START Source document
Hilbert Spaces: Inner Products, Orthonormal Bases & Riesz Representation

Hilbert spaces add an inner product to the Banach structure, giving geometry — angles, orthogonality, and projection — that is absent from general Banach spaces. The Riesz representation theorem identifies every continuous linear functional with a vector via the inner product, making Hilbert spaces "self-dual" and enabling a geometric theory of approximation that underlies kernel methods and Gaussian processes.

Concepts

In ordinary $\mathbb{R}^3$, you can measure angles between vectors, project one vector onto another, and decompose any vector into a component "in the direction of $M$" and a component perpendicular to it. Hilbert spaces generalize this geometric structure to function spaces and infinite dimensions. The core fact is the projection theorem: for any closed subspace $M$ and any point $x$ outside it, there is a unique closest point in $M$, and the error vector is perpendicular to $M$. This single geometric fact is the foundation of Fourier series, least-squares regression, and the kernel trick.
END Source document
*Instruction 1*: According to the Hilbert spaces text, what does the Riesz representation theorem identify every continuous linear functional with?
*Instruction 2*: Print the passage of the Hilbert spaces text starting with "Hilbert spaces add" and going on through "and Gaussian processes.".
START Dataset excerpts
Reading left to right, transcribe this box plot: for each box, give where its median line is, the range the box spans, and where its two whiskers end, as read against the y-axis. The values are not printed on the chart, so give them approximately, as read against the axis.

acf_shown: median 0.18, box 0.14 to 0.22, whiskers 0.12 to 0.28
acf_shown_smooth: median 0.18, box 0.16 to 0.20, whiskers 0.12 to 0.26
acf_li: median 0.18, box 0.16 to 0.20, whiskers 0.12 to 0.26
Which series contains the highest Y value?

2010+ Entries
END Dataset excerpts
START Dataset excerpts
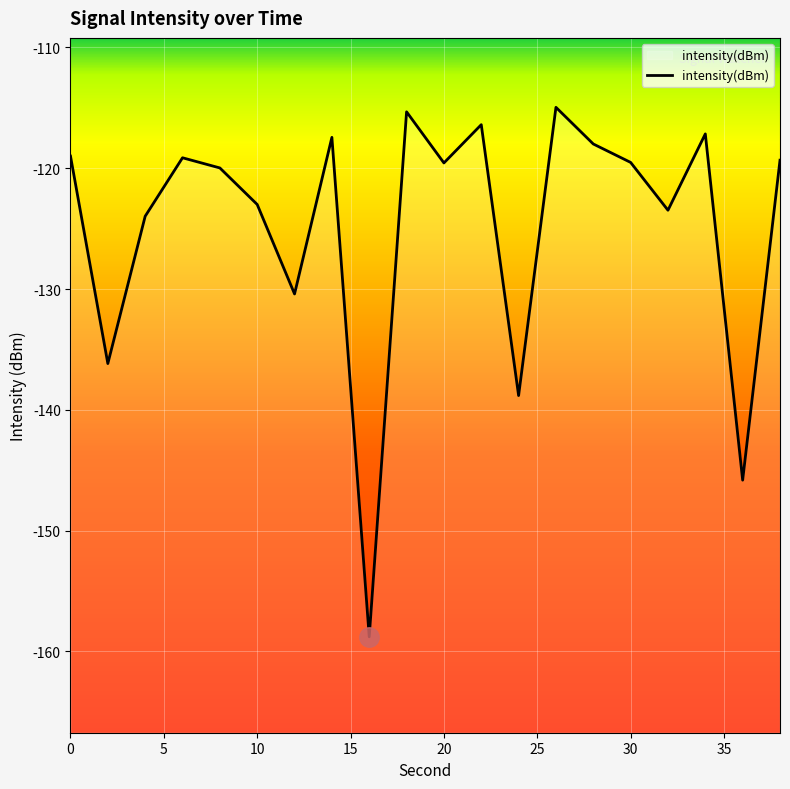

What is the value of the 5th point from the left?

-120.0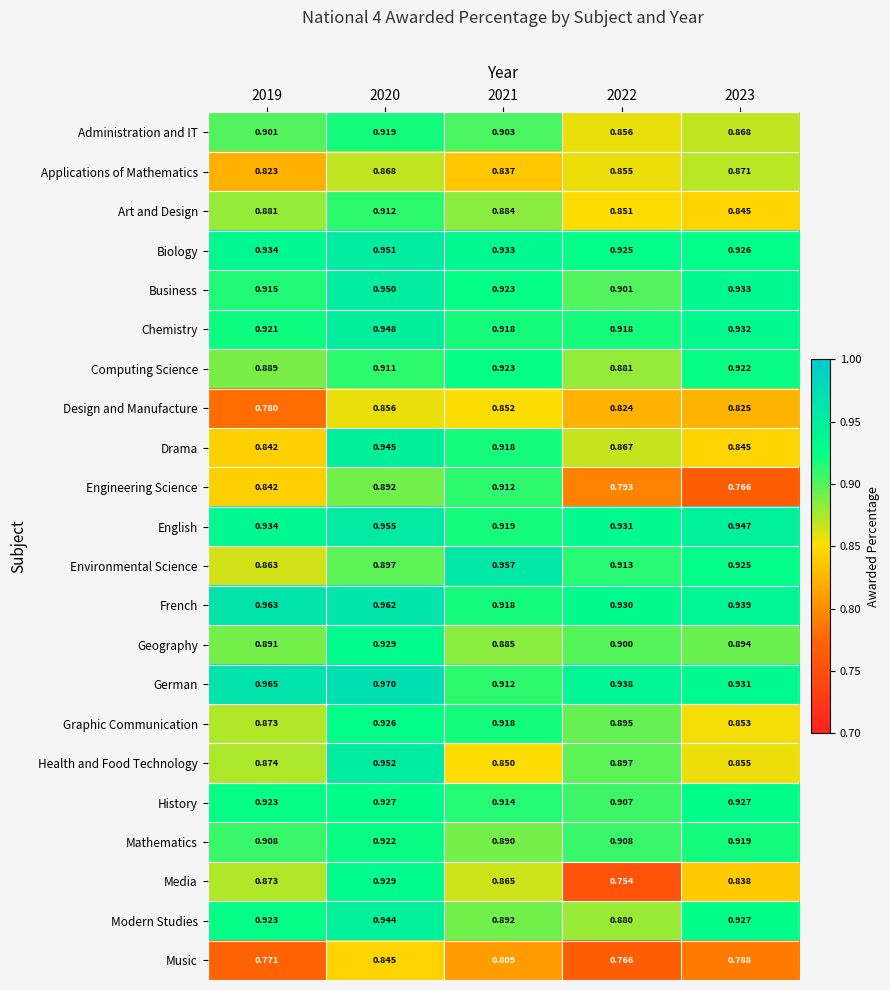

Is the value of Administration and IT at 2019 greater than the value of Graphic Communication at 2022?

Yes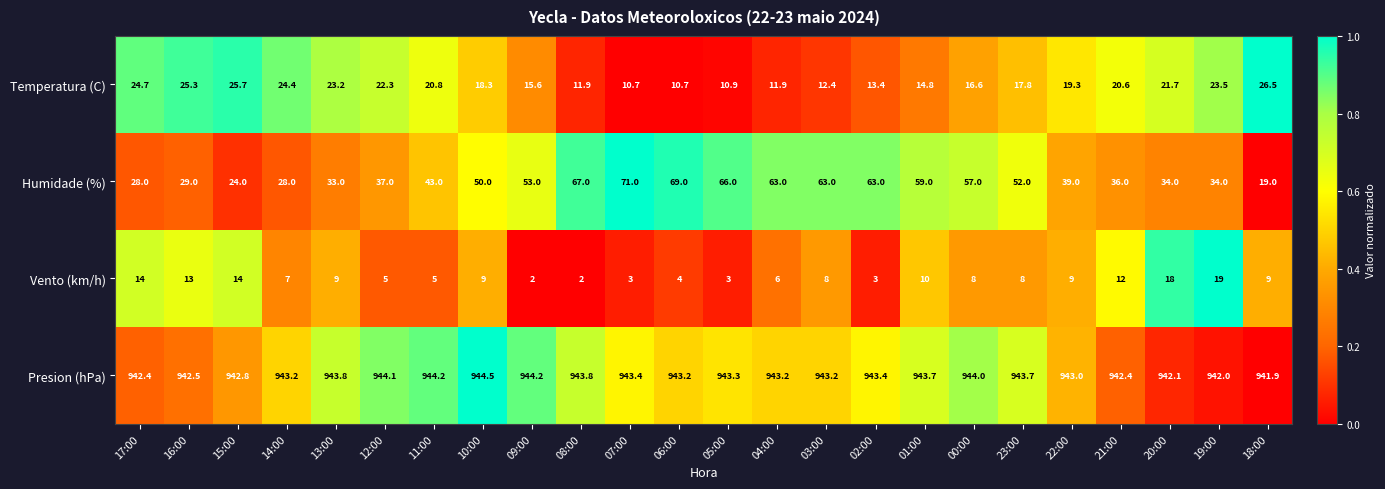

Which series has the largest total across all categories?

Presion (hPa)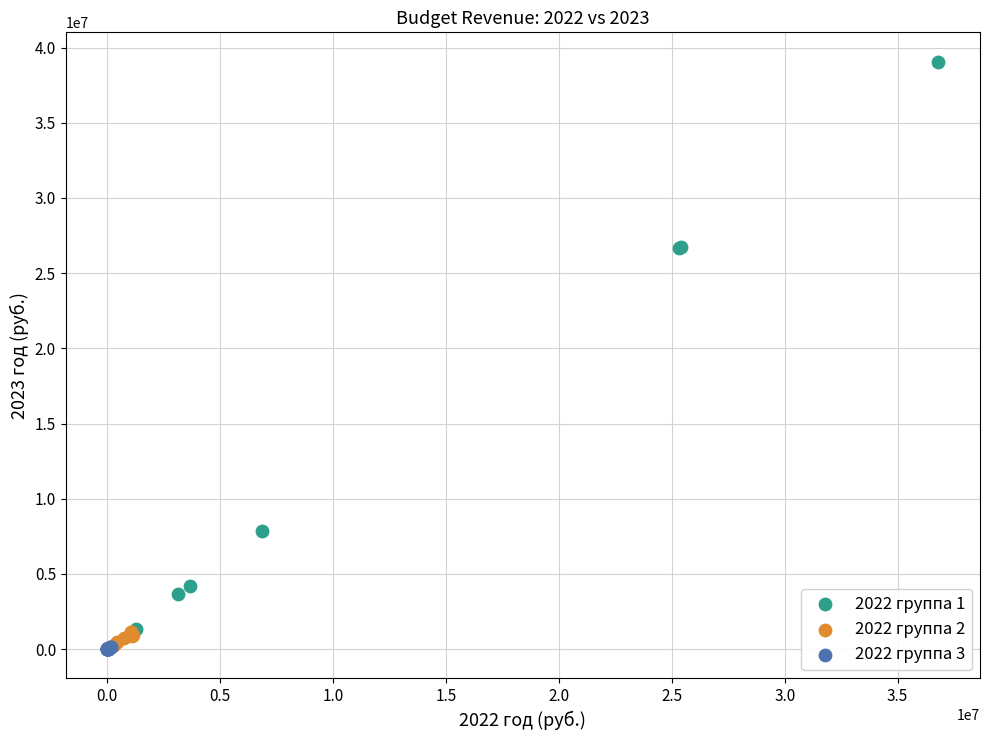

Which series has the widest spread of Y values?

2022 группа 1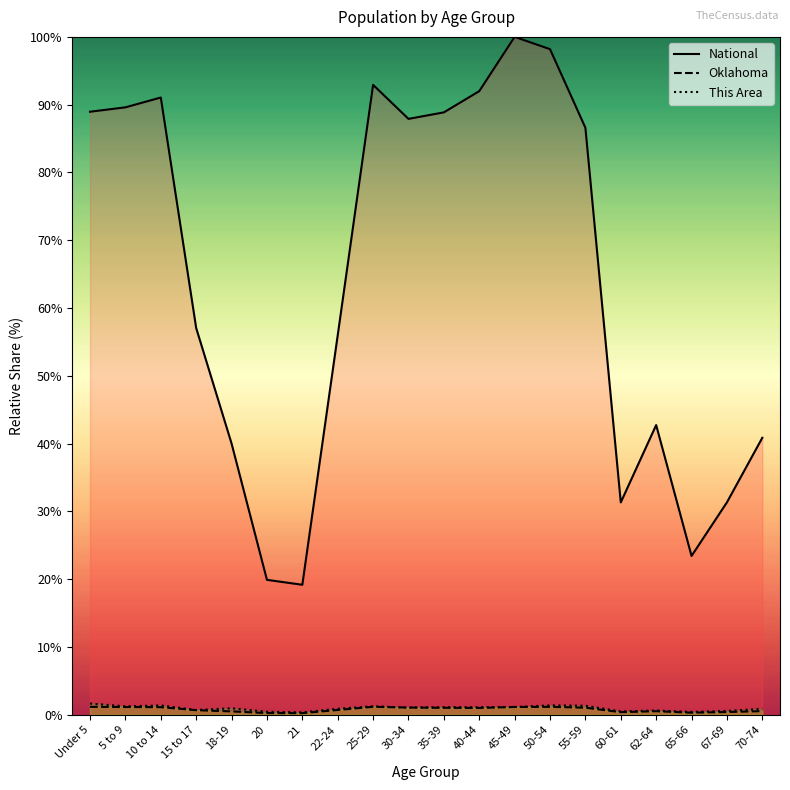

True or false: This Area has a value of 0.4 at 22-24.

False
END Dataset excerpts
START Dataset excerpts
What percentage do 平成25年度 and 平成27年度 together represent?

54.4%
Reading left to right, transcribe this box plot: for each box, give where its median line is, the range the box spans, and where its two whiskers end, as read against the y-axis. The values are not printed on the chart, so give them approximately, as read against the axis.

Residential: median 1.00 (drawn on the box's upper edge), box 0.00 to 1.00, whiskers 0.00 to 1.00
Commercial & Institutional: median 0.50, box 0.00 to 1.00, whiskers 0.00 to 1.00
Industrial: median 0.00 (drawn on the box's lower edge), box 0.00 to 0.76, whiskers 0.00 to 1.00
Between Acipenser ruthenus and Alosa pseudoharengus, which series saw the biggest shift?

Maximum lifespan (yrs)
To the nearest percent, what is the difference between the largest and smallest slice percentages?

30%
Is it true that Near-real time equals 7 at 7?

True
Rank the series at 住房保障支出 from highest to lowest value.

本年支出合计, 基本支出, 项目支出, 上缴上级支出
END Dataset excerpts
*Expected output 1*: A vector, via the inner product.

*Expected output 2*:
Hilbert spaces add an inner product to the Banach structure, giving geometry — angles, orthogonality, and projection — that is absent from general Banach spaces. The Riesz representation theorem identifies every continuous linear functional with a vector via the inner product, making Hilbert spaces "self-dual" and enabling a geometric theory of approximation that underlies kernel methods and Gaussian processes.